Jak zwykle w sedno. Łukasz, może Ty się zajmiesz pisaniem notek na moim blogu?

Widzę w sobie wrak człowieka. Męczy mnie wstawanie przed siódmą czy ósmą, wiatr, chłód. Męczy mnie bieganie po kwadracie ulic Nowy Świat, Krakowskie przedmieście, Dobra, Karowa plus Campus Główny w poszukiwaniu nieistniejących lektur. Z powodu siedzenia w murach ISNS moje komórki cierpią z niedotlenienia. Może dlatego cierpię na chroniczny ból głowy. Moja hipochondryczna natura stwierdziła, że to rak mózgu ale moje Ego zaprzeczyło tej teorii stwierdzając (cytuję): ,,To zbyt patetyczne”. Jestem chora z wyczerpania gdy próbuję wyłowić kilka sensownych zdań z otaczającego mnie strumienia estetyzmu(All rights reserved by jac*). Boję się ciemności i myśli o własnej beznadziejności. Nie lubię myśleć, że nic nie osiągnęłam. To nie o to chodzi, że studia są takie ciężkie. Bo tak naprawdę to nie są. Gorzej z sesją tudzież kolosem. Trochę lektur, siedzenia na zajęciach, dyskusje, refleksje, formułowanie poglądów, rozumienie i inne sprawności, które już gdzieś tam przećwiczyłam. Teraz następuje pogłębianie i porządkowanie. Głębokie pogłębianie rowów. I to nie o to chodzi że jestem intelektualnie zmęczona. Jestem fizycznie zmęczona. I nikt tego nie chce zrozumieć. Ja potrzebuję kilkunastu godzin niczym nie zmąconego czasu kiedy nikt mi nie będzie wyrzucał, ze nic nie robię. Bo ja chcę przez kilkanaście godzin nic nie robić. Mam taką cholerną meta-potrzebę (patrz: psychologia humanistyczna A. Maslowa).

,,Bo w życiu musisz zdecydować czy będziesz kopać rowy czy nadzorował kopanie rowów” moja ostatnia złota myśl


A Bollywood Nite zrobili we wtorek właśnie wtedy kiedy mam zajęcia do 20 !!!!! To jest najbardziej z tego wszystkiego cholernie niesprawiedliwe. Idę gdzieś gdzie mnie nie znajdą.

9 komentarzy:

Milka pisze...

Mam to samo. Tzn jestem dosyć zmęczona, głównie psychicznie, ostatnio coraz bardziej załamana i zastanawiam się, jak to jest, że człowiek robi wszystko, by spełnić swoje marzenia, pójść na takie a nie inne studia, zajmować się tym właśnie, a potem wszystko się wykrzywia, i nie jest tak idyllicznie jak miało być. Pocieszmy się, że może to wpływ jesieni, że potem nadejdzie zima, będzie biało i ślicznie, będą święta, trochę wolnego, potem wiosna, będzie lepiej.
Chyba...

Anonimowy pisze...

Hepatitis?

Powiedz, że nie zapadłaś na to...

Bluegirl pisze...

jeszcze nie zapadłam ale ze stresu można się marskości wątroby nabawić....

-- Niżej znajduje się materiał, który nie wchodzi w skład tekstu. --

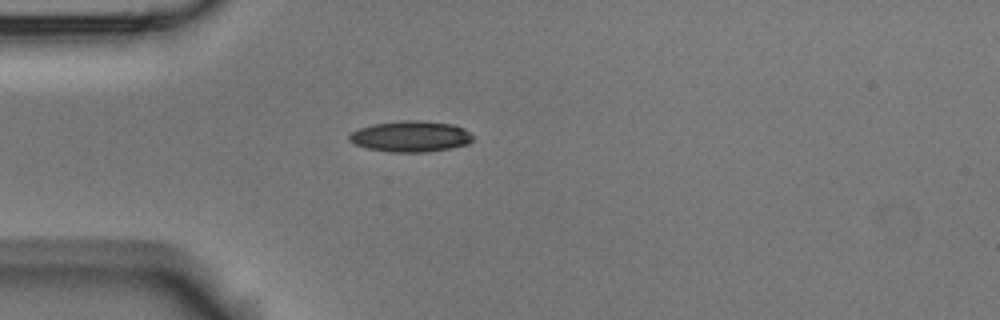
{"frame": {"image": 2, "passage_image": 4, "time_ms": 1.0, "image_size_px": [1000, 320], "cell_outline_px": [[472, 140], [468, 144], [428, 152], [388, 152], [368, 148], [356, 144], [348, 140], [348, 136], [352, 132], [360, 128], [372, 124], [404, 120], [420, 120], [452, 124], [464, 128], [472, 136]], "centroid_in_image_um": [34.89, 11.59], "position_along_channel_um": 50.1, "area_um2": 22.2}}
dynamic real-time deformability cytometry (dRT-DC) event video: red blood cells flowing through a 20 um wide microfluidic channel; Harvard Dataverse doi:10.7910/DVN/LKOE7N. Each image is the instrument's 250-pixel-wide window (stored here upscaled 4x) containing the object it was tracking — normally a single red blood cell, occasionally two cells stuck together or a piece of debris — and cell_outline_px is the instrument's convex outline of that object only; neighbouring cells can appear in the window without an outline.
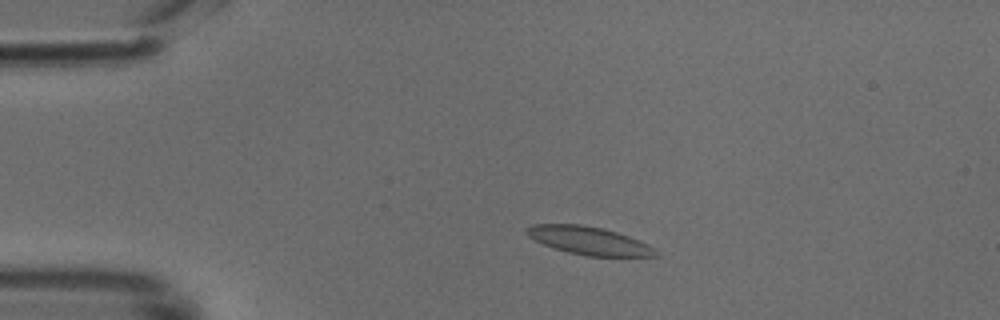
{"species": "common noctule bat (a hibernating species)", "species_latin": "Nyctalus noctula", "temperature_condition": "cold", "stored_images_in_passage": 48, "camera_frame_rate_fps": 3000, "um_per_image_px": 0.085, "animal": {"sex": "male", "body_mass_g": 18.8}, "frame": {"image": 1, "passage_image": 9, "time_ms": 2.667, "image_size_px": [1000, 320], "cell_outline_px": [[660, 256], [588, 256], [568, 252], [544, 244], [528, 236], [524, 228], [532, 224], [580, 224], [604, 228], [628, 236], [648, 244], [656, 248], [660, 252]], "centroid_in_image_um": [50.09, 20.45], "position_along_channel_um": 34.9, "area_um2": 21.04}}
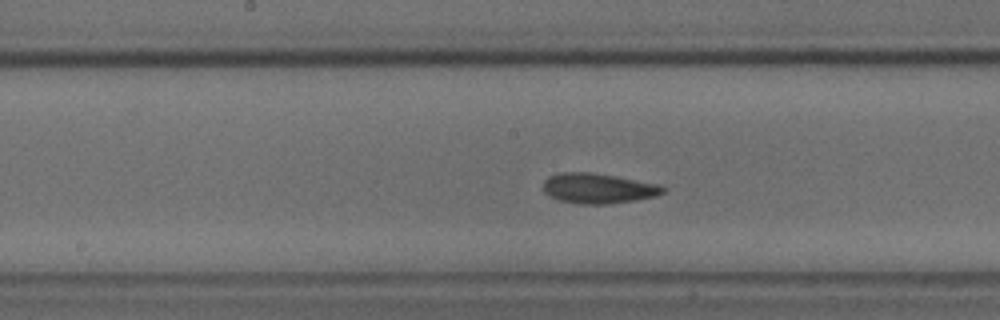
{"frame": {"image": 2, "passage_image": 24, "time_ms": 7.667, "image_size_px": [1000, 320], "cell_outline_px": [[668, 188], [664, 192], [656, 196], [636, 200], [608, 204], [580, 204], [560, 200], [548, 196], [544, 192], [544, 180], [548, 176], [564, 172], [592, 172], [660, 184]], "centroid_in_image_um": [50.87, 16.01], "position_along_channel_um": 197.3, "area_um2": 21.15}}
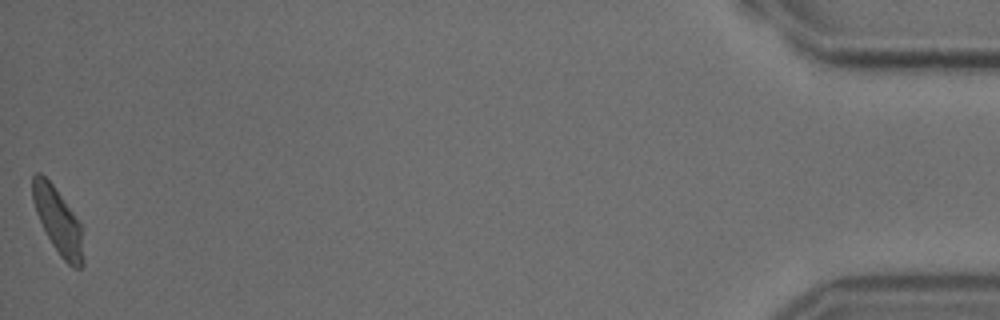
{"frame": {"image": 3, "passage_image": 48, "time_ms": 15.667, "image_size_px": [1000, 320], "cell_outline_px": [[84, 264], [80, 268], [72, 268], [60, 256], [52, 244], [36, 212], [32, 200], [32, 176], [36, 172], [40, 172], [52, 184], [72, 212], [80, 224], [84, 260]], "centroid_in_image_um": [4.92, 18.8], "position_along_channel_um": 430.3, "area_um2": 19.02}}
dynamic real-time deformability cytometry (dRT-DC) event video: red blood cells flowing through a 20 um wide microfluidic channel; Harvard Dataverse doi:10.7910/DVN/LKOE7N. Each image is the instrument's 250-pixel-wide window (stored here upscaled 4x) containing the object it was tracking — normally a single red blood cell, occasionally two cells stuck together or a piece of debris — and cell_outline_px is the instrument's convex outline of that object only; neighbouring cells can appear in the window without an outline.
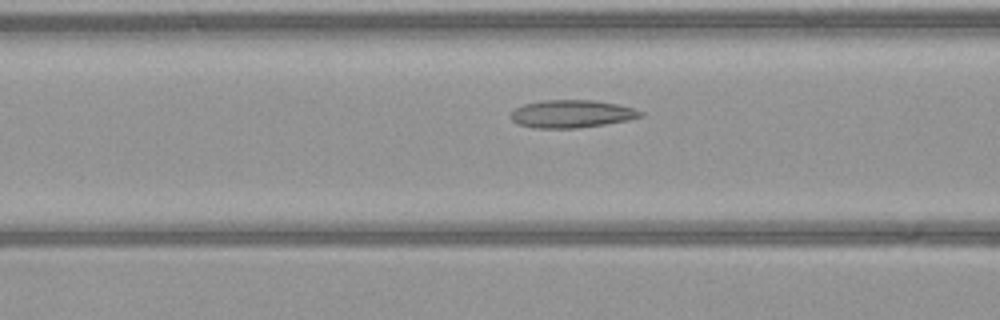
{"species": "common noctule bat (a hibernating species)", "species_latin": "Nyctalus noctula", "temperature_condition": "warm", "stored_images_in_passage": 36, "camera_frame_rate_fps": 3000, "um_per_image_px": 0.085, "animal": {"sex": "female", "body_mass_g": 21.9}, "frame": {"image": 1, "passage_image": 13, "time_ms": 4.0, "image_size_px": [1000, 320], "cell_outline_px": [[644, 116], [628, 120], [604, 124], [576, 128], [532, 128], [520, 124], [512, 120], [508, 116], [516, 108], [524, 104], [544, 100], [592, 100], [620, 104], [644, 112]], "centroid_in_image_um": [48.6, 9.67], "position_along_channel_um": 118.0, "area_um2": 20.98}}
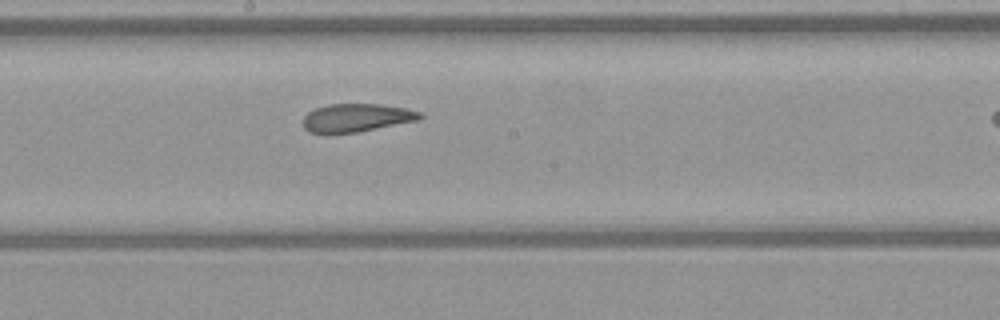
{"frame": {"image": 2, "passage_image": 21, "time_ms": 6.667, "image_size_px": [1000, 320], "cell_outline_px": [[424, 116], [420, 120], [356, 132], [308, 132], [304, 128], [304, 116], [308, 112], [316, 108], [328, 104], [380, 104], [408, 108], [420, 112]], "centroid_in_image_um": [30.36, 9.99], "position_along_channel_um": 217.8, "area_um2": 19.02}}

Miłka, ja bym chciała żeby było lepiej. Bo jak nie to co to za życie?

Anonimowy pisze...

szare.

ew - ale to tylko jak śniegu napada - białe.

Milka pisze...

ot, jak dziś na przykład

Milka pisze...

A ślicznie z tym śniegiem jest, wiesz? Aż miły jest taki sobotni poranek, kiedy wychodzisz z domu, a biąło, i delkatnie prószy. W zeszłą sobotę w takiej pogodzie właśnie wracałam z kina do domu, było na prawdę bosko.

Anonimowy pisze...

i znowu biało, :)

Bluegirl pisze...

a dziś znowu szaro:(

Anonimowy pisze...

biało, :P

Time

Czas jest bezwzględny dla wszystkich bez wyjątku i po równo traktujący każdego. Płynie swoim trybem, stale ustalonym tempem. Sekundy, minuty...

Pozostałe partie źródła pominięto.